* Exercise *
Give again, word for word, every line below from the one that has "- [Visuals](#visuals)" through the one that has "Sonoroustune is a", both included, and no others.

Start of Dataset records

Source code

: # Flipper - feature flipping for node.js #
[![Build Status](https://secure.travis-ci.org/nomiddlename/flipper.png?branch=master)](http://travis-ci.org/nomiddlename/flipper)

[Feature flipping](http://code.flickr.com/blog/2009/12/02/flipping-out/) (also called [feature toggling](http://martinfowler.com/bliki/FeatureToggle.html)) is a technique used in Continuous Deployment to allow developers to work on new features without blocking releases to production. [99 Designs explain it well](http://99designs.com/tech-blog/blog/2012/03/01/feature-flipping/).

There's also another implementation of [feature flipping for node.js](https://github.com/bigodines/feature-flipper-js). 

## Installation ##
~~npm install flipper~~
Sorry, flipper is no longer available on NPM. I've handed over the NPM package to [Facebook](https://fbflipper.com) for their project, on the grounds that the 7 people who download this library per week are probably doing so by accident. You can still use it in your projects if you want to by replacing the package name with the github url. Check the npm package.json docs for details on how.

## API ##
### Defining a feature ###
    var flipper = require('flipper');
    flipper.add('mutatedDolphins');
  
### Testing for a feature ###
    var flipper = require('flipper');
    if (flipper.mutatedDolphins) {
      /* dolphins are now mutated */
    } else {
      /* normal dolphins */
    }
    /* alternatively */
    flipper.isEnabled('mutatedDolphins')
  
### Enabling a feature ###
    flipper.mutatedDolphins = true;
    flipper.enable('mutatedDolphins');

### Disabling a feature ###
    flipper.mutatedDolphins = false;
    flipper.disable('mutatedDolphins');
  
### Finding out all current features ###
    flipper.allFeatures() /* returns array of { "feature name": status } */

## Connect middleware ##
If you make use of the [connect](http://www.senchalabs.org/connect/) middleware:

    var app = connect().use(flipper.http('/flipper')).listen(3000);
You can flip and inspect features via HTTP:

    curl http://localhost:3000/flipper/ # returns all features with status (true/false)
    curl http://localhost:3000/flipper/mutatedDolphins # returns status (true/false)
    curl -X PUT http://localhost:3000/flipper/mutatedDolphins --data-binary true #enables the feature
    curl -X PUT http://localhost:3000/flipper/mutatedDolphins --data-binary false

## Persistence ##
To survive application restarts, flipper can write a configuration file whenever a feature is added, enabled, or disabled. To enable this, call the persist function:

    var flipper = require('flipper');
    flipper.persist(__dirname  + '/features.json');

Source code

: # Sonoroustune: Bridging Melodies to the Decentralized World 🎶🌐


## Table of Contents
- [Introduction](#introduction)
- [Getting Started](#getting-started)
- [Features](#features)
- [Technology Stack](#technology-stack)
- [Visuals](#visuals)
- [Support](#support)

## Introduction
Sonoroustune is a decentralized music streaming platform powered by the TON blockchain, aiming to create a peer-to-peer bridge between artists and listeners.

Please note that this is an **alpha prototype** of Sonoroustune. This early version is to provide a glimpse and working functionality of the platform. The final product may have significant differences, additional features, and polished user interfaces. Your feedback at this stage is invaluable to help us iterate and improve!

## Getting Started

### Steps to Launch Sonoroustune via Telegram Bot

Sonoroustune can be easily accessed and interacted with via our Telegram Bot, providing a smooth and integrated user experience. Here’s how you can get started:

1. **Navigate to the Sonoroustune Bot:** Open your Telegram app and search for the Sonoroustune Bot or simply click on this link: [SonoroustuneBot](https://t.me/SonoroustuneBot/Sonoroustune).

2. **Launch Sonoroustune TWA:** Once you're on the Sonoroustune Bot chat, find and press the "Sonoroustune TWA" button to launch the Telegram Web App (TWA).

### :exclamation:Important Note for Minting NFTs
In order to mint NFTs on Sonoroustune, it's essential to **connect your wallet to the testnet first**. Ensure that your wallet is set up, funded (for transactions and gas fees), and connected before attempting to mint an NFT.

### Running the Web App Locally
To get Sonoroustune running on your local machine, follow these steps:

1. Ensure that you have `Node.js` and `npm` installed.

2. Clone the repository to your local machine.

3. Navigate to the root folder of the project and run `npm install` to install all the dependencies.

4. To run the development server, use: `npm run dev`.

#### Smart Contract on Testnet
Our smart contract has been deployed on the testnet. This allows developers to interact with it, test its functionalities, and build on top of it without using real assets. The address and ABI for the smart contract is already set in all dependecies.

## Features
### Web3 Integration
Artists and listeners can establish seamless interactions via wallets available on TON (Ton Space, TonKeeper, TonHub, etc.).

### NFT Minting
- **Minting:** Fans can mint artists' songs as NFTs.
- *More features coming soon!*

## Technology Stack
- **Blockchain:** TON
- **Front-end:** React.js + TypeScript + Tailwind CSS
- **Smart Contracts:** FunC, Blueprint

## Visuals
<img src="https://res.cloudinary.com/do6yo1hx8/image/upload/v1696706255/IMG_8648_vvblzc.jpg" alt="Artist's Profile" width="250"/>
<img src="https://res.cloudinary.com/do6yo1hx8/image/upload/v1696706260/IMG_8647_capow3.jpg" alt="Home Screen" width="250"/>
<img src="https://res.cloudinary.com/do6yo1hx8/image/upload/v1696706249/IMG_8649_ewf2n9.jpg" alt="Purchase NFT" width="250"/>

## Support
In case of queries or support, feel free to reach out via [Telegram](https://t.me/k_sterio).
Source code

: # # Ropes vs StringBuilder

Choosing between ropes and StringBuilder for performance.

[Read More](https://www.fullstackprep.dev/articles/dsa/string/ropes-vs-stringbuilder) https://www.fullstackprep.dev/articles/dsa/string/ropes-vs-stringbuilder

End of Dataset records

* Response for this exercise *
- [Visuals](#visuals)
- [Support](#support)

## Introduction
Sonoroustune is a decentralized music streaming platform powered by the TON blockchain, aiming to create a peer-to-peer bridge between artists and listeners.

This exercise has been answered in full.